Material shown:
++++++

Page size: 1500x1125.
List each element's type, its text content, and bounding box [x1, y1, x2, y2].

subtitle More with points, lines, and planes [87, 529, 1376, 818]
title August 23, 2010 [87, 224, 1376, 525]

++++++

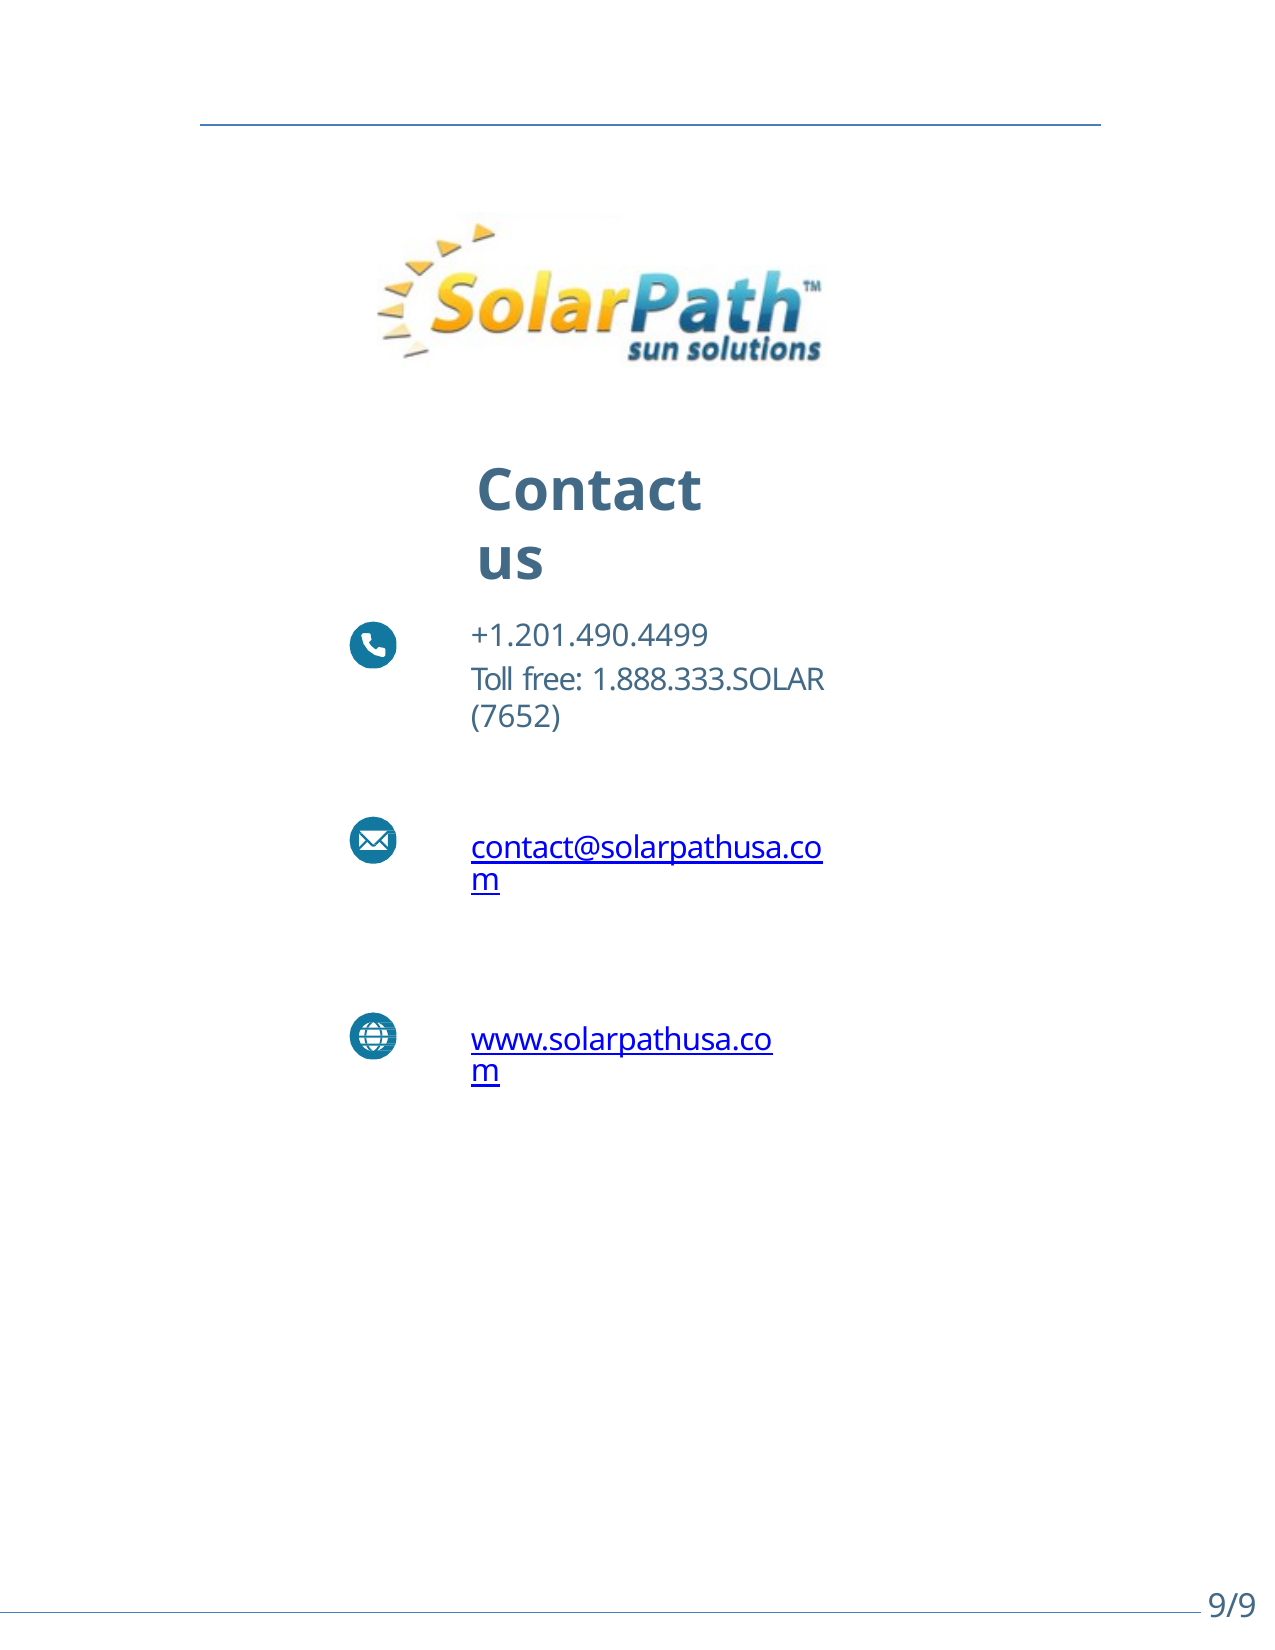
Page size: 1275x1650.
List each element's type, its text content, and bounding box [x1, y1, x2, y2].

++++++

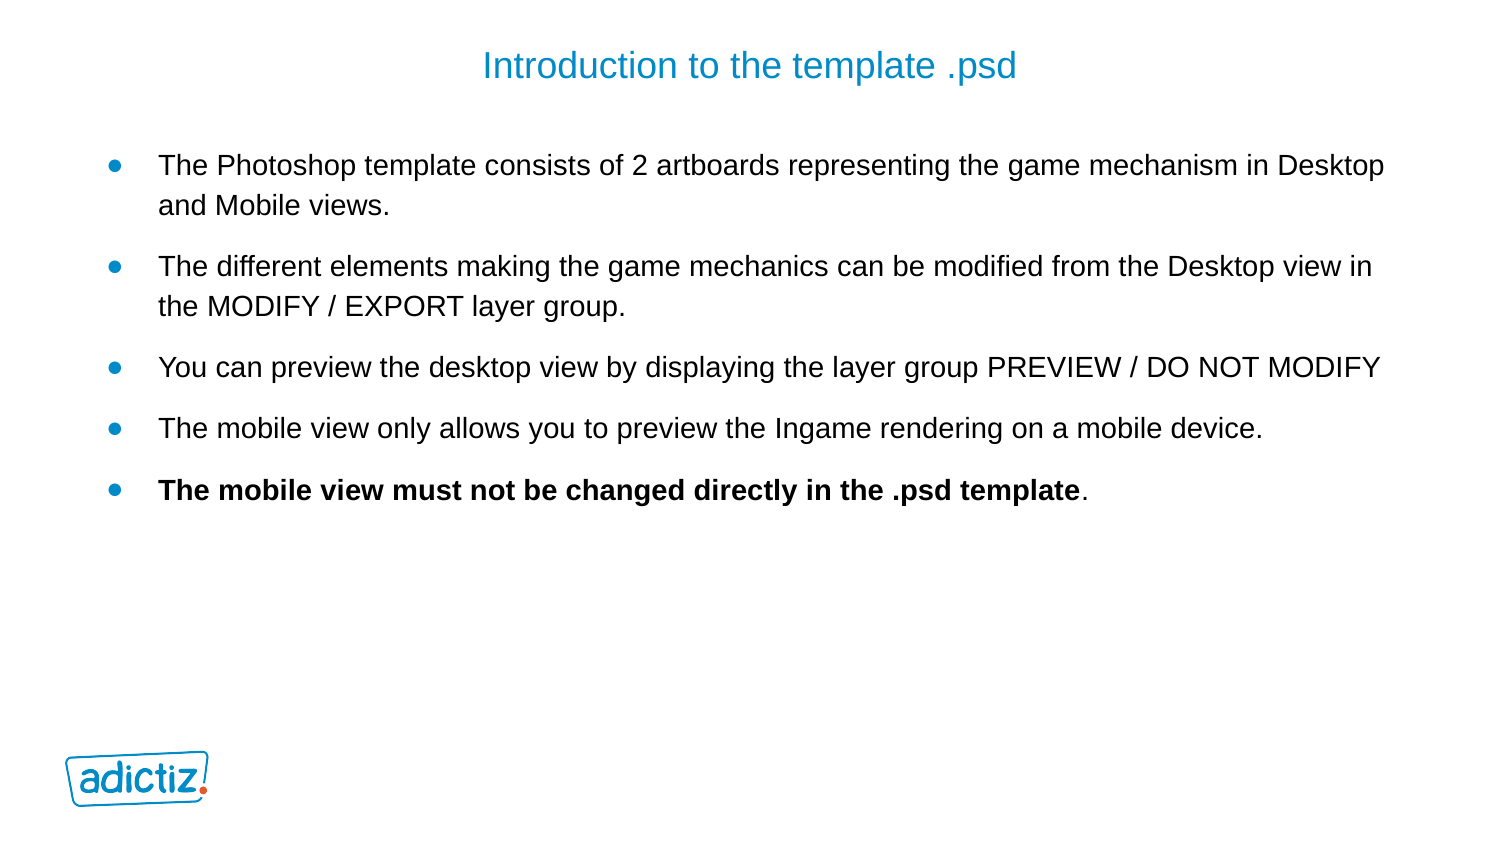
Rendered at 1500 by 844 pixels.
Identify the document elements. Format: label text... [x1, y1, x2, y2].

++++++

Try it:
For each line above that carries the word "Page", copy it out.

Problem solution:
Page size: 1500x1125.
Page size: 1275x1650.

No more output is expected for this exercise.